So eventually the day is over and I've given up and drove back home, after checking my phone every few minutes waiting for a text from him letting me know when he'd be done running errands. Keep in my mind my phone didn't notify me of any missed calls or voicemails. When I get home and have WiFi again there's a bunch of messages on my social media from him that I just received as I arrived home saying he's tried to call me 6 times and each time it went to voicemail. I felt my stomach drop because the whole entire time I thought he stood me up when really I was the one that stood him up. 

I drove two hours to see him and it took me an hour and a half just to get ready. I planned my whole outfit and looked my best and it was all for nothing 

I've apologized profusely over and over and he's responded to some of my apologies very curtly and ignored most of my texts completely trying to explain the situation. I can tell he's really hurt and mad that I didn't answer his calls. I don't blame him at all for being mad at me and I took 100% of the blame in the situation and explained my ****ty phone plan and how I should've told him before hand. I really believed he was going to text me when he was done running errands, but he only called me and I never actually received a single call. Huge miscommunication error :/ I feel absolutely terrible. God I'm such an idiot, I screwed up my first, and probably last, date ever. I've been crying all night I feel so mean. I know what I did was wrong and I'm so pissed I can't go back and redo everything. Did I completely blow it?


----------



## lonerforlife9 (Apr 4, 2016)

Now he's all of a sudden telling me it's not going to work because of the long distance between us(we live two hours away from one another)._ I_ was the one that drove up to see him and I told him I could drive to see him almost all of the time so I feel a bit insulted to be honest.

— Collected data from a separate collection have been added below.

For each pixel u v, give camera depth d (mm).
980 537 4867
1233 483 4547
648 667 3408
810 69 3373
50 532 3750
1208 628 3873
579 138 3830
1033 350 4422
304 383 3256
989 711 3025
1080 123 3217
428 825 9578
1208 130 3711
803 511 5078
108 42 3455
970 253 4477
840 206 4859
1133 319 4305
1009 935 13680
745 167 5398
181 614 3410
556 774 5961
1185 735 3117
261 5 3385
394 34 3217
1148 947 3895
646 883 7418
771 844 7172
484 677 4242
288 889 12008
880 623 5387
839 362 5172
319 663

I know it was completely wrong of me to miss his calls but I really didn't know he called me. I don't think he believes that I didn't know though  I think he thinks I'm just making up an excuse.

I've apologized a million times and said I could drive up again as soon as possible and he's still mad at me. I feel hurt but even more than that I feel bad for hurting him. I screwed it all up. God, I'm shaking because of how stressed I am.
*
So he went from saying he couldn't live without me and he'd die if he seen me with someone else to ignoring my texts and saying he doesn't think it's going to work and saying he doesn't want to see me anymore. *I feel so stupid for thinking I could start something with him but it's all my fault. What should I do to help him forgive me? I already offered to drive up and see him whenever again and I promised that I'd set a time and place beforehand this time. I feel like I did everything I possibly could


----------



## gunner21 (Aug 4, 2012)

Those all sound like massive red flags to me tbh. I'd recommend you to stay away tbh. Even if something happens, it doesn't look like it'll be a healthy relationship between you two. Just my two cents.


----------



## Ai (Oct 13, 2012)

lonerforlife908 said:


> Now he's all of a sudden telling me it's not going to work because of the long distance between us(we live two hours away from one another)._ I_ was the one that drove up to see him and I told him I could drive to see him almost all of the time so I feel a bit insulted to be honest. I know it was completely wrong of me to miss his calls but I really didn't know he called me. I don't think he believes that I didn't know though  I think he thinks I'm just making up an excuse.
> 
> I've apologized a million times and said I could drive up again as soon as possible and he's still mad at me. I feel hurt but even more than that I feel bad for hurting him. I screwed it all up. God, I'm shaking because of how stressed I am.
> *
> So he went from saying he couldn't live without me and he'd die if he seen me with someone else to ignoring my texts and saying he doesn't think it's going to work and saying he doesn't want to see me anymore. *I feel so stupid for thinking I could start something with him but it's all my fault. What should I do to help him forgive me? I already offered to drive up and see him whenever again and I promised that I'd set a time and place beforehand this time. I feel like I did everything I possibly could


This smells pretty strongly of emotional manipulation, to be honest. Really, it seems you two aren't particularly compatible, even on the most basic of romantic levels. You've spent so much time on the fence, expressing what appears to be a desire for a very different style of communication and affection than the one he values--which is perfectly fine. Not every coupling is meant to be. Maybe you should just seize this moment to break ties?


----------



## naes (Nov 1, 2013)

Ai said:


> This smells pretty strongly of emotional manipulation, to be honest. Really, it seems you two aren't particularly compatible, even on the most basic of romantic levels. You've spent so much time on the fence, expressing what appears to be a desire for a very different style of communication and affection than the one he values--which is perfectly fine. Not every coupling is meant to be. Maybe you should just seize this moment to break ties?


+1


----------



## DannyD95 (Nov 29, 2016)

Like many have said be very cautious. I dont like the way that sounds. Im sure you are like most and dont want to lose a potential dating partner but anyone saying that kind of stuff in my book is probably up to no good.


----------



## AussiePea (Mar 27, 2007)

Damn, that post was a roller-coaster. You've dodged a bullet.


----------



## NewHabits (Oct 26, 2015)

Can you tell us what's so special with that guy? His behaviour isn't attractive at all. He's highly needy.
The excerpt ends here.